American businessman

Vishal Garg (born 1977 or 1978) is an Indian-American businessman who founded Better.com and MyRichUncle.

==Early life and education==
Garg was born in India. He lived there until the age of 8, when his family relocated to the United States. Garg and his family lived in Forest Hills, Queens, and he graduated from Stuyvesant High School in 1995. While attending high school, he worked as an entry clerk and runner for Salomon Brothers. Garg received Bachelor's degrees in finance and international business from the New York University Stern School of Business.

==Career==
After graduating university, Garg worked in the mergers and acquisitions department at Morgan Stanley as an analyst. He quit the job on his 21st birthday and founded One Zero Capital, a small hedge fund that invested in technology companies in India and Latin America.

In 2000, with the profits from his hedge fund, Garg co-founded a student finance company that became MyRichUncle, which grew to employ 300 people and became the second largest private student lender in the United States. The company became a public company in 2005 but filed for bankruptcy under Chapter 7, Title 11, United States Code during the 2008 financial crisis.

In 2009, Garg co-founded special servicing company EIFC. Beginning in August 2009, Garg jointly led a new asset-backed securities team at Aram Global, an asset recovery firm.

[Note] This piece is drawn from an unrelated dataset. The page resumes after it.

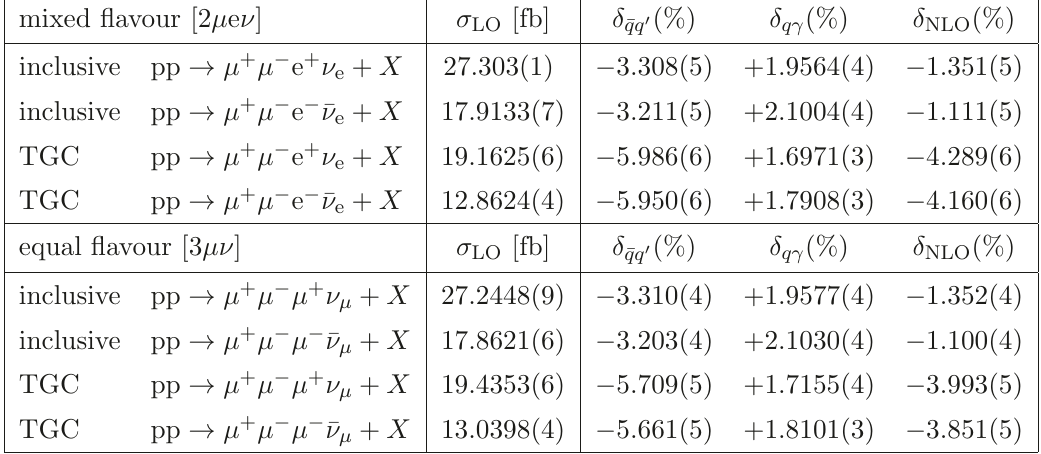
Table 1 . Fiducial cross sections with first-order quark-flavour mixings for all considered final states in the inclusive and TGC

In 2013, Garg co-founded Future Finance, a provider of student loans to students in the UK, with Brian Norton.

In 2014, he founded Climb Credit, targeted at US programs with relatively lower costs and higher graduate employment rates, with Zander Rafael and Amit Sinha.

Also in 2014, after a frustrating experience trying to obtain a mortgage, Garg founded Better.com, an online mortgage broker. Garg acquired Avex Funding of California to provide the new company with licenses and an operating platform to originate mortgages online. The company became a public company via a merger with a special-purpose acquisition company in 2023.

In November 2020, Garg was a defendant in litigation brought by his former business partner Raza Khan and by other parties, with allegations of fraud and misappropriation of funds at prior business ventures including MyRichUncle and CDO administrator EIFC.

In November 2020, Garg was quoted in an e-mail in which he chided employees as "a bunch of DUMB DOLPHINS". In December 2021, a video was disseminated of him abruptly firing 900 people in the United States and India through a videotelephony call. He also insulted Better.com employees on Blind. After much criticism, Garg took approximately a month off, returning in January 2022. He apologized and wrote in a letter to employees that he had "failed to show the appropriate amount of respect and appreciation for the individuals who were affected".

On August 3, 2026, Garg was fired by the board of Better.com, with all board members except for Garg voting to remove him. After the firing, Better.com sued Garg, alleging that he broke the Securities Exchange Act of 1934. On August 13, 2026, Garg stated that he was attempting to regain control of the company and claimed to have support from shareholders to replace the board.

==Personal life==
Garg lives in Manhattan with his wife, Sarita James, and three children. Garg has made donations to political candidates and organizations including the Serve America PAC supporting veterans and several members of the Democratic Party, including Kamala Harris, Joe Biden, and Elizabeth Warren.